Monday, June 20, 2016: 10:00 AM-10:30 AM
Exhibit Hall Section 1, Dena'ina Convention Center
Devon Williford , Colorado Department of Public Health and Environment, Denver, CO

BACKGROUND:  Surveillance and prevention programs often struggle to utilize spatial cluster and hot spot detection tools that can be routinely employed to examine patterns, trends, and magnify health disparities within widely-accessible health data systems including vital records (birth and death data), hospital inpatient discharge data and emergency department visit data.  With an increased lens on health equity, it is advantageous and important for public health professionals working with data to embrace a general understanding of the definitions and purpose of cluster and hot spot detection methods and be able to routinely translate or apply their results to increase our understanding of health inequities, surveillance, and other health promotion activities.

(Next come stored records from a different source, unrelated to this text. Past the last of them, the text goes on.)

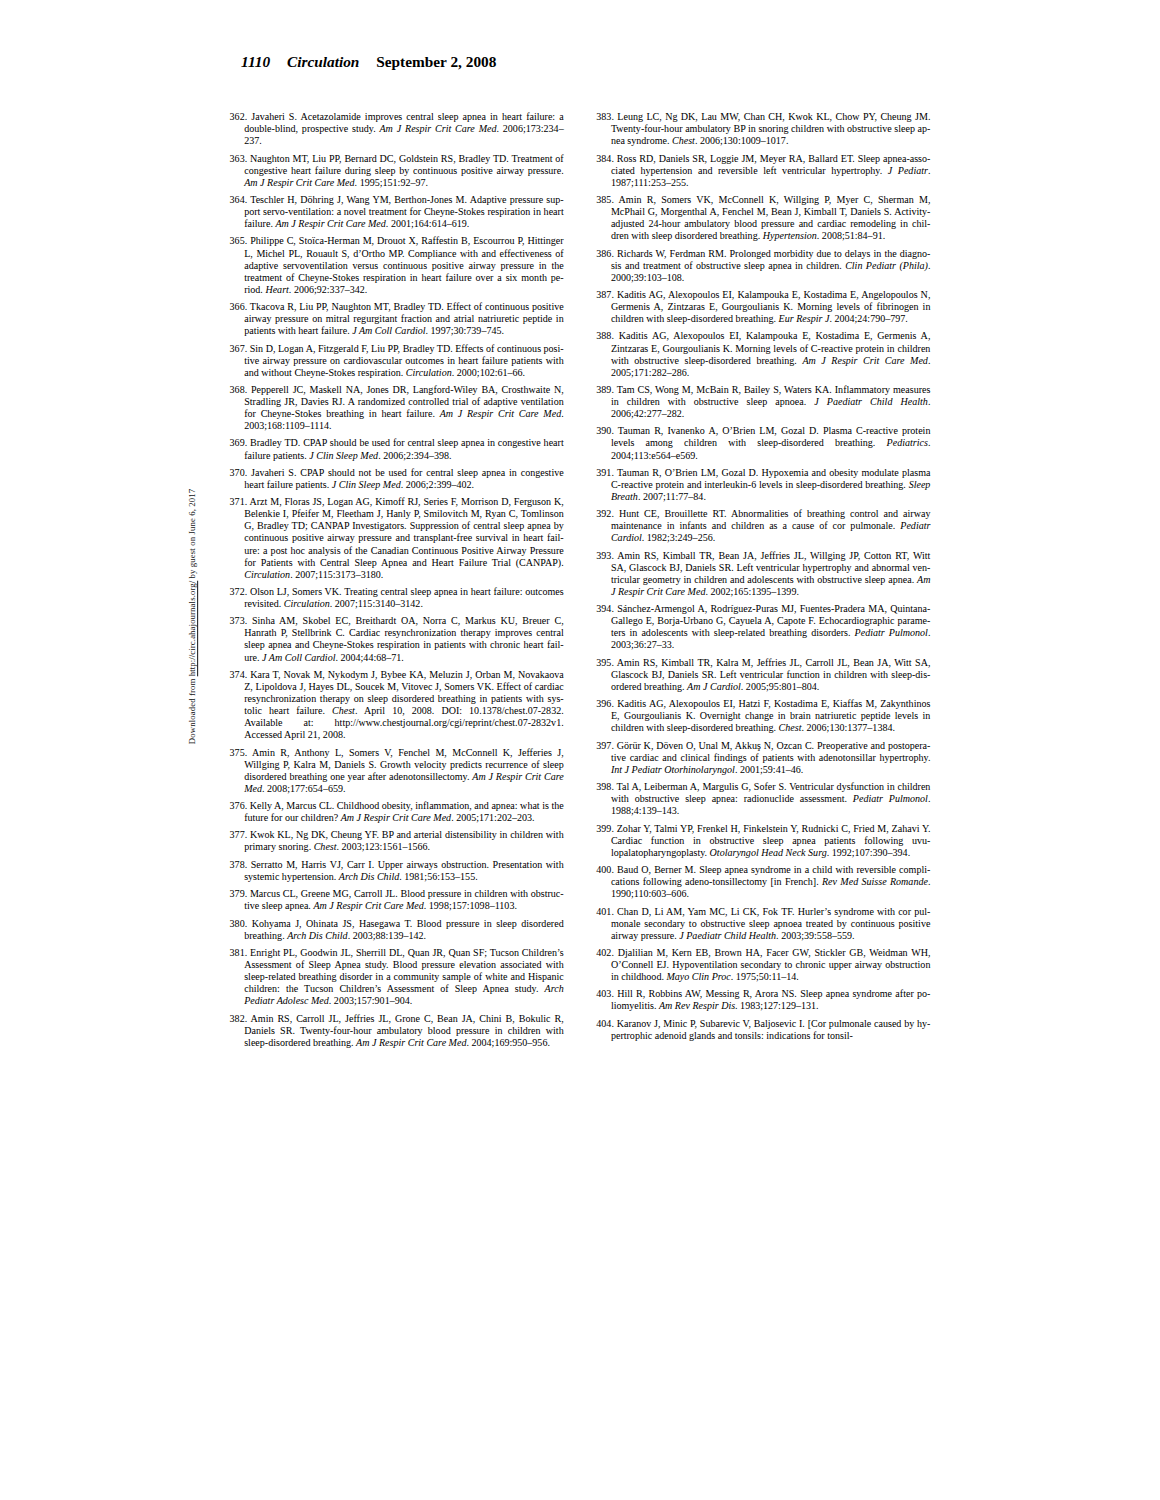Downloaded from http://circ.ahajournals.org/ by guest on June 6, 2017
1110 Circulation September 2, 2008
Javaheri S. Acetazolamide improves central sleep apnea in heart failure: a double-blind, prospective study. Am J Respir Crit Care Med. 2006;173:234–237.
Naughton MT, Liu PP, Bernard DC, Goldstein RS, Bradley TD. Treatment of congestive heart failure during sleep by continuous positive airway pressure. Am J Respir Crit Care Med. 1995;151:92–97.
Teschler H, Döhring J, Wang YM, Berthon-Jones M. Adaptive pressure support servo-ventilation: a novel treatment for Cheyne-Stokes respiration in heart failure. Am J Respir Crit Care Med. 2001;164:614–619.
Philippe C, Stoïca-Herman M, Drouot X, Raffestin B, Escourrou P, Hittinger L, Michel PL, Rouault S, d’Ortho MP. Compliance with and effectiveness of adaptive servoventilation versus continuous positive airway pressure in the treatment of Cheyne-Stokes respiration in heart failure over a six month period. Heart. 2006;92:337–342.
Tkacova R, Liu PP, Naughton MT, Bradley TD. Effect of continuous positive airway pressure on mitral regurgitant fraction and atrial natriuretic peptide in patients with heart failure. J Am Coll Cardiol. 1997;30:739–745.
Sin D, Logan A, Fitzgerald F, Liu PP, Bradley TD. Effects of continuous positive airway pressure on cardiovascular outcomes in heart failure patients with and without Cheyne-Stokes respiration. Circulation. 2000;102:61–66.
Pepperell JC, Maskell NA, Jones DR, Langford-Wiley BA, Crosthwaite N, Stradling JR, Davies RJ. A randomized controlled trial of adaptive ventilation for Cheyne-Stokes breathing in heart failure. Am J Respir Crit Care Med. 2003;168:1109–1114.
Bradley TD. CPAP should be used for central sleep apnea in congestive heart failure patients. J Clin Sleep Med. 2006;2:394–398.
Javaheri S. CPAP should not be used for central sleep apnea in congestive heart failure patients. J Clin Sleep Med. 2006;2:399–402.
Arzt M, Floras JS, Logan AG, Kimoff RJ, Series F, Morrison D, Ferguson K, Belenkie I, Pfeifer M, Fleetham J, Hanly P, Smilovitch M, Ryan C, Tomlinson G, Bradley TD; CANPAP Investigators. Suppression of central sleep apnea by continuous positive airway pressure and transplant-free survival in heart failure: a post hoc analysis of the Canadian Continuous Positive Airway Pressure for Patients with Central Sleep Apnea and Heart Failure Trial (CANPAP). Circulation. 2007;115:3173–3180.
Olson LJ, Somers VK. Treating central sleep apnea in heart failure: outcomes revisited. Circulation. 2007;115:3140–3142.
Sinha AM, Skobel EC, Breithardt OA, Norra C, Markus KU, Breuer C, Hanrath P, Stellbrink C. Cardiac resynchronization therapy improves central sleep apnea and Cheyne-Stokes respiration in patients with chronic heart failure. J Am Coll Cardiol. 2004;44:68–71.
Kara T, Novak M, Nykodym J, Bybee KA, Meluzin J, Orban M, Novakaova Z, Lipoldova J, Hayes DL, Soucek M, Vitovec J, Somers VK. Effect of cardiac resynchronization therapy on sleep disordered breathing in patients with systolic heart failure. Chest. April 10, 2008. DOI: 10.1378/chest.07-2832. Available at: http://www.chestjournal.org/cgi/reprint/chest.07-2832v1. Accessed April 21, 2008.
Amin R, Anthony L, Somers V, Fenchel M, McConnell K, Jefferies J, Willging P, Kalra M, Daniels S. Growth velocity predicts recurrence of sleep disordered breathing one year after adenotonsillectomy. Am J Respir Crit Care Med. 2008;177:654–659.
Kelly A, Marcus CL. Childhood obesity, inflammation, and apnea: what is the future for our children? Am J Respir Crit Care Med. 2005;171:202–203.
Kwok KL, Ng DK, Cheung YF. BP and arterial distensibility in children with primary snoring. Chest. 2003;123:1561–1566.
Serratto M, Harris VJ, Carr I. Upper airways obstruction. Presentation with systemic hypertension. Arch Dis Child. 1981;56:153–155.
Marcus CL, Greene MG, Carroll JL. Blood pressure in children with obstructive sleep apnea. Am J Respir Crit Care Med. 1998;157:1098–1103.
Kohyama J, Ohinata JS, Hasegawa T. Blood pressure in sleep disordered breathing. Arch Dis Child. 2003;88:139–142.
Enright PL, Goodwin JL, Sherrill DL, Quan JR, Quan SF; Tucson Children’s Assessment of Sleep Apnea study. Blood pressure elevation associated with sleep-related breathing disorder in a community sample of white and Hispanic children: the Tucson Children’s Assessment of Sleep Apnea study. Arch Pediatr Adolesc Med. 2003;157:901–904.
Amin RS, Carroll JL, Jeffries JL, Grone C, Bean JA, Chini B, Bokulic R, Daniels SR. Twenty-four-hour ambulatory blood pressure in children with sleep-disordered breathing. Am J Respir Crit Care Med. 2004;169:950–956.
Leung LC, Ng DK, Lau MW, Chan CH, Kwok KL, Chow PY, Cheung JM. Twenty-four-hour ambulatory BP in snoring children with obstructive sleep apnea syndrome. Chest. 2006;130:1009–1017.
Ross RD, Daniels SR, Loggie JM, Meyer RA, Ballard ET. Sleep apnea-associated hypertension and reversible left ventricular hypertrophy. J Pediatr. 1987;111:253–255.
Amin R, Somers VK, McConnell K, Willging P, Myer C, Sherman M, McPhail G, Morgenthal A, Fenchel M, Bean J, Kimball T, Daniels S. Activity-adjusted 24-hour ambulatory blood pressure and cardiac remodeling in children with sleep disordered breathing. Hypertension. 2008;51:84–91.
Richards W, Ferdman RM. Prolonged morbidity due to delays in the diagnosis and treatment of obstructive sleep apnea in children. Clin Pediatr (Phila). 2000;39:103–108.
Kaditis AG, Alexopoulos EI, Kalampouka E, Kostadima E, Angelopoulos N, Germenis A, Zintzaras E, Gourgoulianis K. Morning levels of fibrinogen in children with sleep-disordered breathing. Eur Respir J. 2004;24:790–797.
Kaditis AG, Alexopoulos EI, Kalampouka E, Kostadima E, Germenis A, Zintzaras E, Gourgoulianis K. Morning levels of C-reactive protein in children with obstructive sleep-disordered breathing. Am J Respir Crit Care Med. 2005;171:282–286.
Tam CS, Wong M, McBain R, Bailey S, Waters KA. Inflammatory measures in children with obstructive sleep apnoea. J Paediatr Child Health. 2006;42:277–282.
Tauman R, Ivanenko A, O’Brien LM, Gozal D. Plasma C-reactive protein levels among children with sleep-disordered breathing. Pediatrics. 2004;113:e564–e569.
Tauman R, O’Brien LM, Gozal D. Hypoxemia and obesity modulate plasma C-reactive protein and interleukin-6 levels in sleep-disordered breathing. Sleep Breath. 2007;11:77–84.
Hunt CE, Brouillette RT. Abnormalities of breathing control and airway maintenance in infants and children as a cause of cor pulmonale. Pediatr Cardiol. 1982;3:249–256.
Amin RS, Kimball TR, Bean JA, Jeffries JL, Willging JP, Cotton RT, Witt SA, Glascock BJ, Daniels SR. Left ventricular hypertrophy and abnormal ventricular geometry in children and adolescents with obstructive sleep apnea. Am J Respir Crit Care Med. 2002;165:1395–1399.
Sánchez-Armengol A, Rodríguez-Puras MJ, Fuentes-Pradera MA, Quintana-Gallego E, Borja-Urbano G, Cayuela A, Capote F. Echocardiographic parameters in adolescents with sleep-related breathing disorders. Pediatr Pulmonol. 2003;36:27–33.
Amin RS, Kimball TR, Kalra M, Jeffries JL, Carroll JL, Bean JA, Witt SA, Glascock BJ, Daniels SR. Left ventricular function in children with sleep-disordered breathing. Am J Cardiol. 2005;95:801–804.
Kaditis AG, Alexopoulos EI, Hatzi F, Kostadima E, Kiaffas M, Zakynthinos E, Gourgoulianis K. Overnight change in brain natriuretic peptide levels in children with sleep-disordered breathing. Chest. 2006;130:1377–1384.
Görür K, Döven O, Unal M, Akkuş N, Ozcan C. Preoperative and postoperative cardiac and clinical findings of patients with adenotonsillar hypertrophy. Int J Pediatr Otorhinolaryngol. 2001;59:41–46.
Tal A, Leiberman A, Margulis G, Sofer S. Ventricular dysfunction in children with obstructive sleep apnea: radionuclide assessment. Pediatr Pulmonol. 1988;4:139–143.
Zohar Y, Talmi YP, Frenkel H, Finkelstein Y, Rudnicki C, Fried M, Zahavi Y. Cardiac function in obstructive sleep apnea patients following uvulopalatopharyngoplasty. Otolaryngol Head Neck Surg. 1992;107:390–394.
Baud O, Berner M. Sleep apnea syndrome in a child with reversible complications following adeno-tonsillectomy [in French]. Rev Med Suisse Romande. 1990;110:603–606.
Chan D, Li AM, Yam MC, Li CK, Fok TF. Hurler’s syndrome with cor pulmonale secondary to obstructive sleep apnoea treated by continuous positive airway pressure. J Paediatr Child Health. 2003;39:558–559.
Djalilian M, Kern EB, Brown HA, Facer GW, Stickler GB, Weidman WH, O’Connell EJ. Hypoventilation secondary to chronic upper airway obstruction in childhood. Mayo Clin Proc. 1975;50:11–14.
Hill R, Robbins AW, Messing R, Arora NS. Sleep apnea syndrome after poliomyelitis. Am Rev Respir Dis. 1983;127:129–131.
Karanov J, Minic P, Subarevic V, Baljosevic I. [Cor pulmonale caused by hypertrophic adenoid glands and tonsils: indications for tonsil-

METHODS:  A five-year data set comprised of pre-term birth rates, infant mortality rates, heart-disease death rates, asthma hospital inpatient discharge rates, and diabetes emergency department visit rates was compiled using indicators from several primary health data sets in Colorado: Colorado Birth Dataset, Colorado Death Dataset, Colorado Hospital Discharge Dataset and the Colorado Emergency Department Visit Dataset.  Data from these systems was aggregated to the census tract geography and rates were age-adjusted based on five year population estimates.  Three software packages (two are free of charge) containing cluster and hot spot detection tools were installed and the following four statistics (depicting location and magnitude of clusters and hotspots) were calculated for each of the five health outcomes:  Kulldorff Spatial Scan Statistic, Anselin Local Moran's I, K-means clustering, and the Getis-Ord local G. 

RESULTS: Results from the cluster and hotspot statistics include defined hot spots, census tracts where high or low values are clustered, census tracts that are considered outliers, in addition to information on the most likely cluster, the relative risk of each cluster, and the observed/expected ratio of each cluster, for each of the five health outcomes.  In order to make sense of the complex and similar output calculated from each of the four statistical methods, maps and tables detailing each method’s output and findings were developed with simplicity in mind so that program staff with little to no experience working in spatial statistics could interpret the findings from these methods and provide additional perspective as to the distribution of health disparities across a region or state. 

CONCLUSIONS: Programs that assess health status or identify health disparities based on well established health data sets should take advantage of spatial statistics tools and routinely implement a strategy for determining and visualizing clusters or hot spots.